10-Minute Writing: September 27, 2012

On Tuesday the 25th, our teacher was rhetorically murdered. I.e.: she came into the class, told us that in 10 minutes we were supposed to find her dead on the front of the classroom, and then left. Our only clues? She died at 10:40 that morning from 7 stab wounds. Go have fun.

The first thing that happened was that our small discussion or “pizza” groups began debating heatedly about who it was that had killed her. The majority of us turned on the discussion group that our teacher, Dr. Woodworth, had been in. Those closest to a victim are always suspect, right? Upon being accused, they began protesting their own innocence loudly whilst diverting all of the blame to their two counterparts. Aha! We cried. This proves that they are guilty! Louder protestations were made from the suspects.

I stood up and declared that I had been the murderer. My fellow classmates looked at me skeptically. How could I have murdered her? And why? I repeated that I murdered her, but I didn’t know why or how, so can someone please tell me why. No one offered. I was quite disappointed. We’d come up with all sorts of outrageous yet somewhat plausible explanations for the poor students standing accused at the front of the classroom. One of them had about as much reason to be the murderer as I did. How could no one have come up with an explanation for me?
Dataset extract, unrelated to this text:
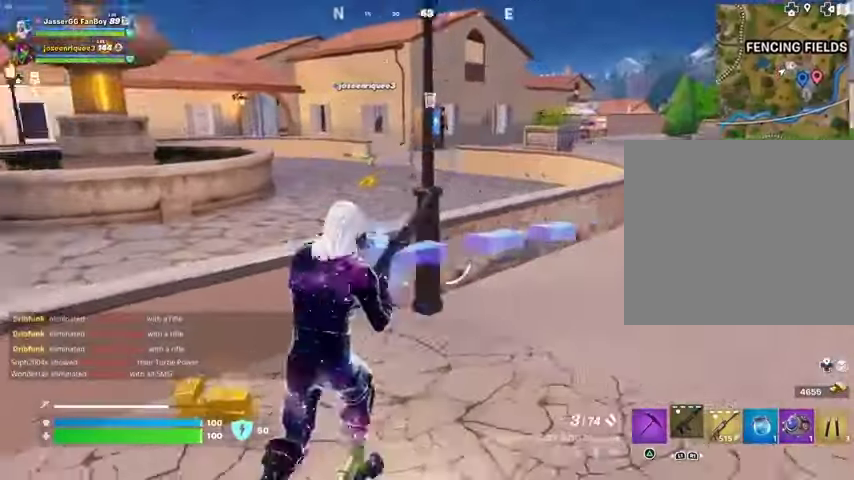
{"buttons": [], "left_stick": "up-right", "right_stick": "right", "events": [[33, "right_stick", "center"], [133, "CROSS", "down"], [233, "CROSS", "up"], [300, "left_stick", "up-right"], [367, "right_stick", "right"]]}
My discussion group came up with many ideas as to how the discussion group murdered Dr. Woodworth. A packet of lens wipes was found on the table in front of us, so I suggested poisoned wipes for Dr. Woodworth’s glasses and phone, given to her by the murderer. When you use the wipes, the poison gets in to your skin and eventually kills you. The murderer, however, was impatient, so after giving her the poison, they stabbed her, just to make sure she was dead. My group-mates sort of like my idea… Then we decided that the poison in the wipes was administered through the air and got in to your system through your nose, and the murderer used the clothespin found in the classroom to plug their nose before stabbing her. This sounded more and more ridiculous, though, as we went on, so we decided in the end that the lens wipes had been used to wipe someone’s fingerprints off the lenses of the security cameras in the room when the murderer rewired them to show a similar room at the time of the murder. We have continued on this assumption.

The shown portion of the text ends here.